Agglomerative clustering tool for network-x graphs
Implements the algorithm described by: "Fast algorithm for detecting community structure in networks" M. E. J. Newman. 2004 http://arxiv.org/pdf/cond-mat/0309508v1.pdf This is a greedy agglomerative hierarchical clustering algorithm. The alogorithm efficiently clusters large number of nodes (this is one of the best scaling clustering algorithms) while producing a suggested number of clusters. See papers on scaling and accuracy questions regarding greedy Newman.
This implementation uses a heap to select the best pair to cluster at each iteration
- A naive implementation considers all "n" edges in the graph (O(n))
- A heap reduces this search dramatically (O(log(n))
allset -- for automatic module importing networkx -- supported graphing library
- The actual Modularity score does not exactly match the Modularity score of the example on the wikipedia page
- Does not work for directed graphs (TODO operate on the undirected graph)
- Does not work for negative graphs (TODO add this capability)
- Does not handle disconnected components (unless than are components of size 1)
- Clustering needs to move to a function call rather than an object holder (return dendrogram object)

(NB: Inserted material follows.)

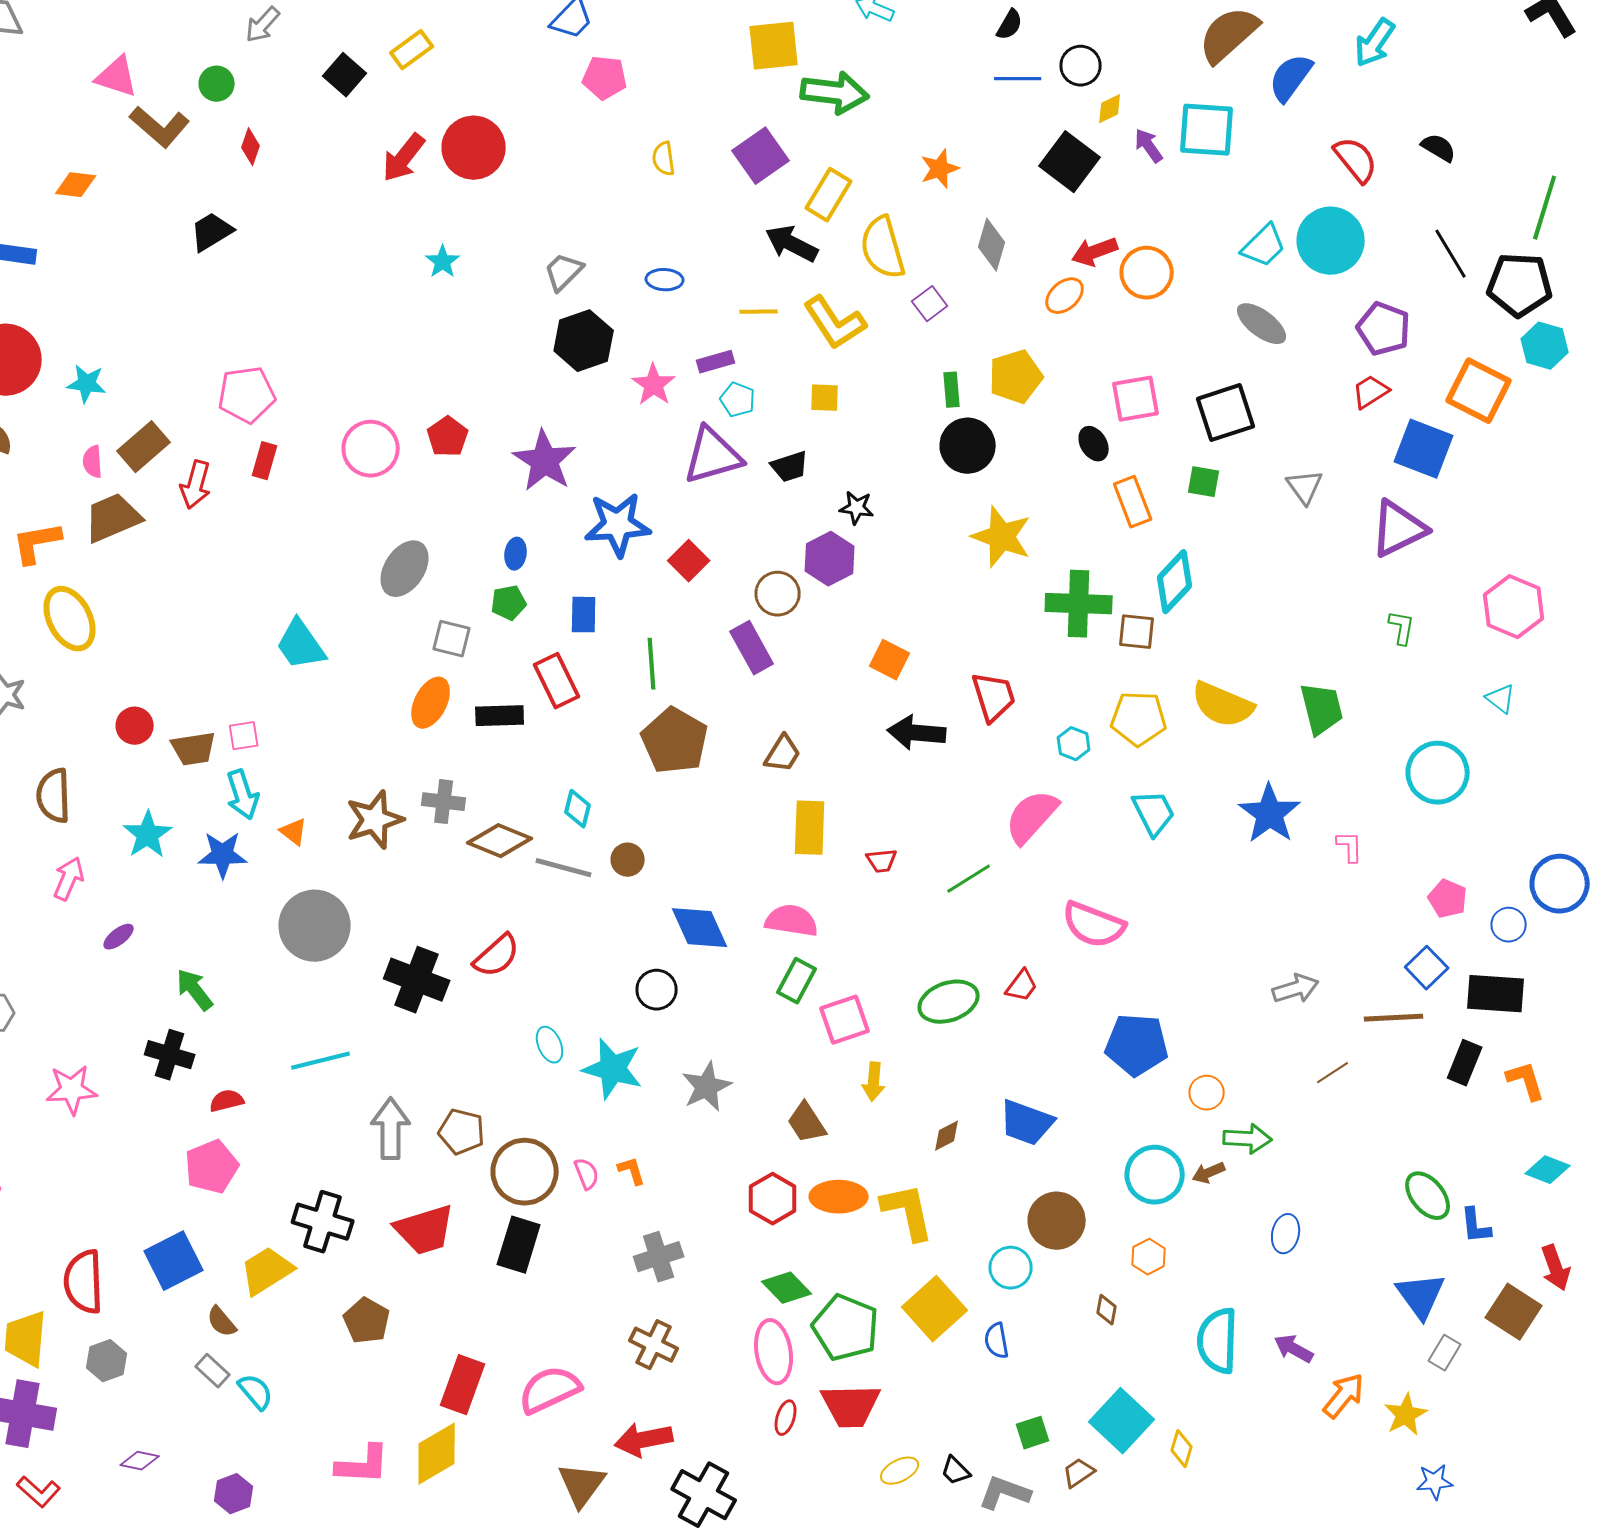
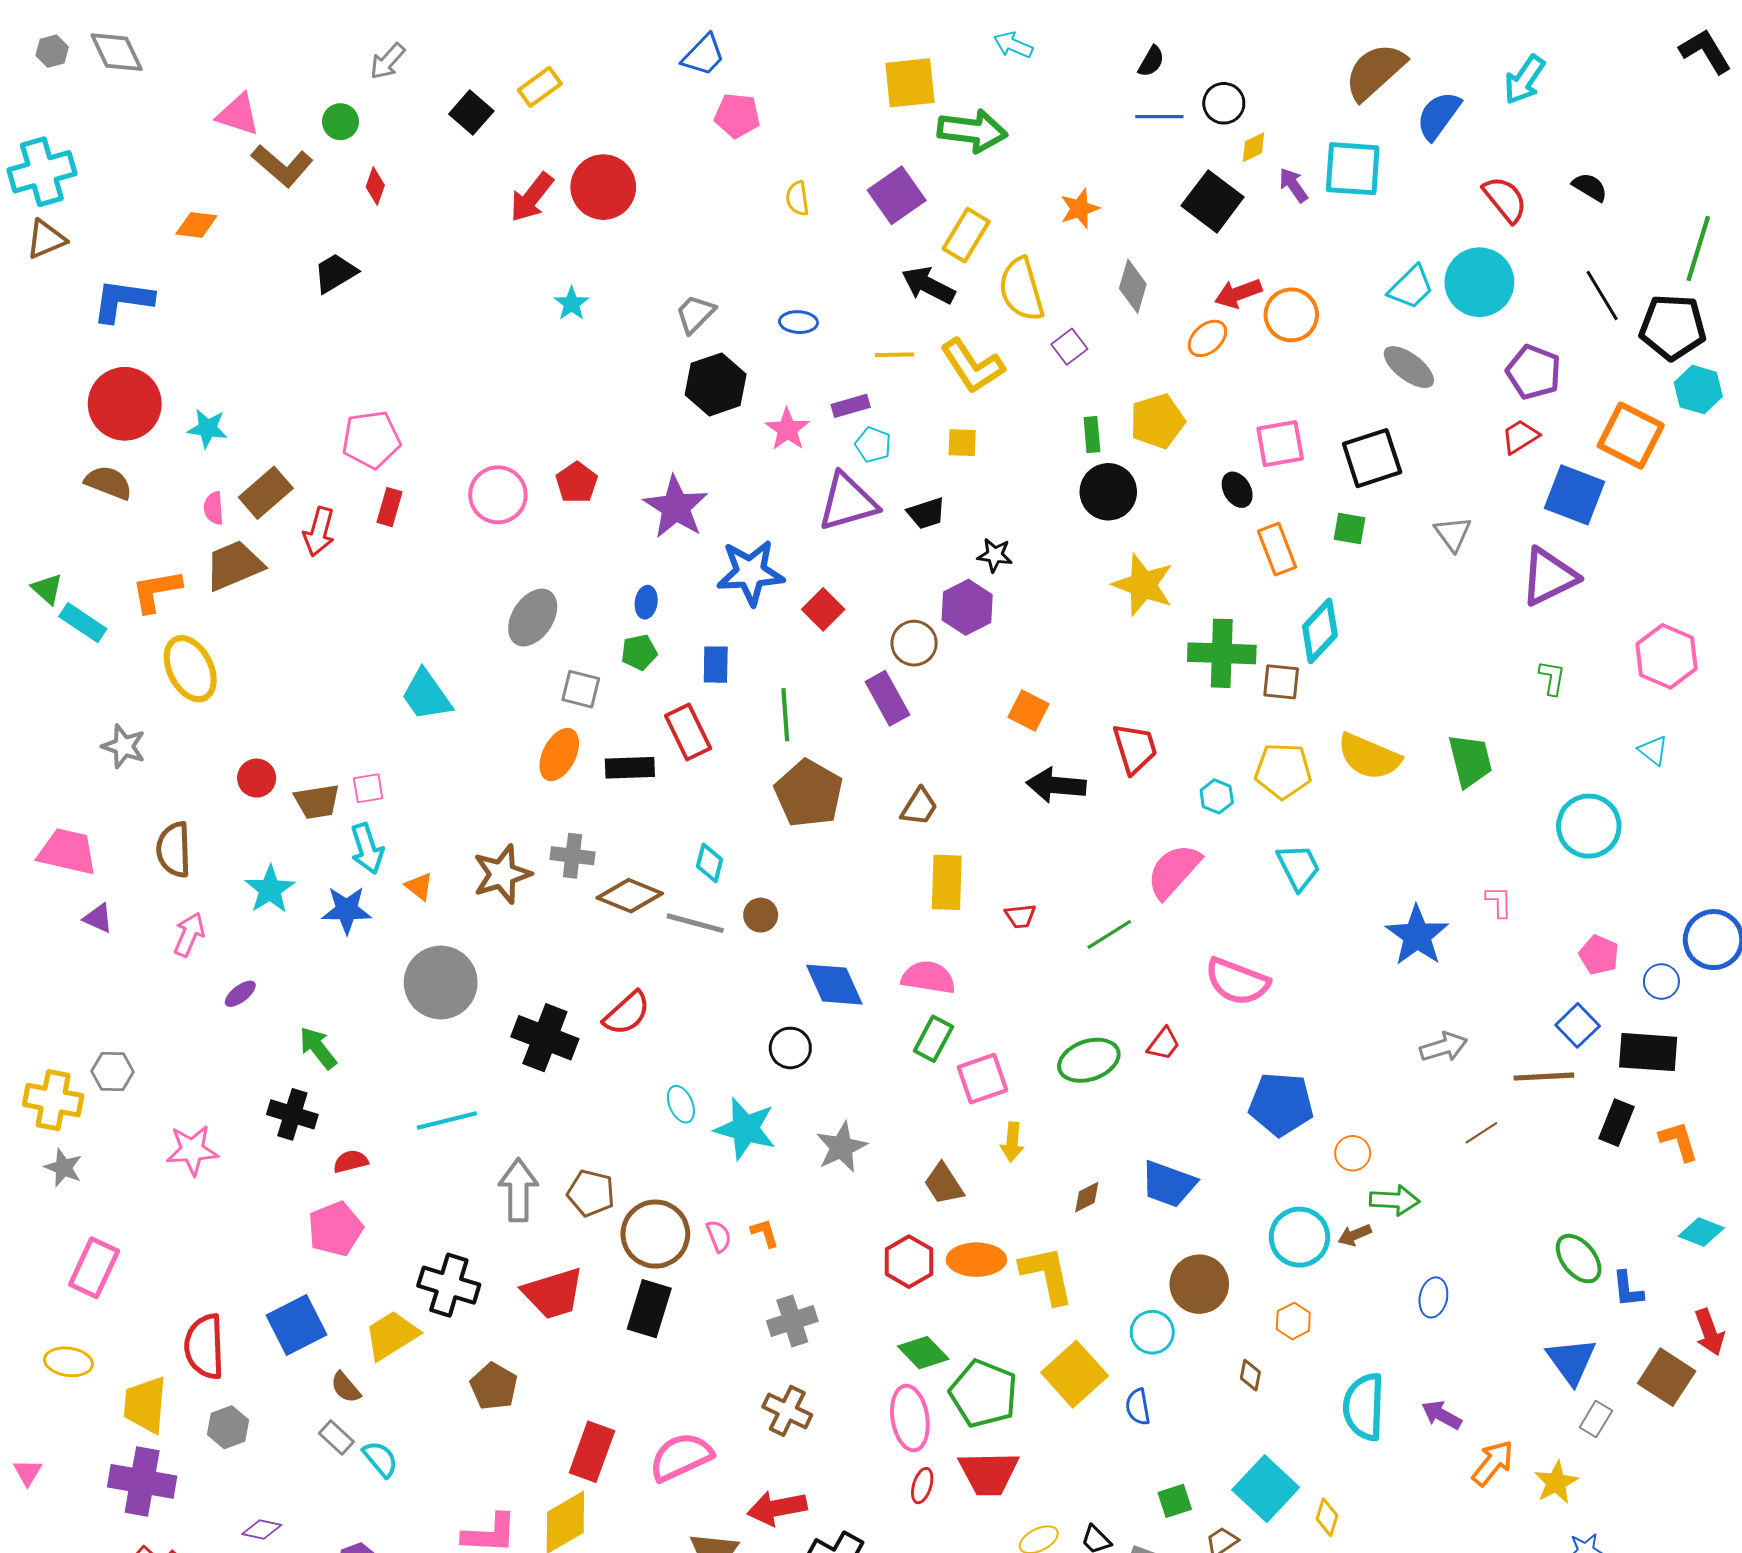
blue star: (1270, 814) -> (1417, 935), moved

- Node relabeling is messy
- Dendrogram crawling is used for two separate purposes which aren't clearly defined/called
NewmanGreedy objects store the following attributes
- Supergraph
- Duplicate of the original graph. Gets manipulated during the clustering: edges and nodes are condensed and reweighted
- Cluster degree stored in node attribute
- Number of connections between clusters stored in edge attribute (weighted edge)
- Implicitly keeps track of the existing nodes which is required for the heap
- Dendrogram
- Stores the clustering history in a tree
- Heap
- Stores the modularity quality difference for combining each pair of existing nodes
- Popping returns the node pair with the largest modulairty/quality difference, then smallest id1, then smallest id2
- Stored as a tuple (value, id1, id2) where the modularity/value is negated, and id1 is the smaller of the two
- Processing the smaller IDs first means that smaller clusters will be chosen first during modularity tie breaking
- Non-existing nodes are not actively removed from the heap, so pairs with non-existing nodes are ignored when popping
- Quality History
- Charts the Modularity score for each number of clustering
Author(s): Ethan Lozano & Matthew Seal
Collaborator(s): Zubin Jelveh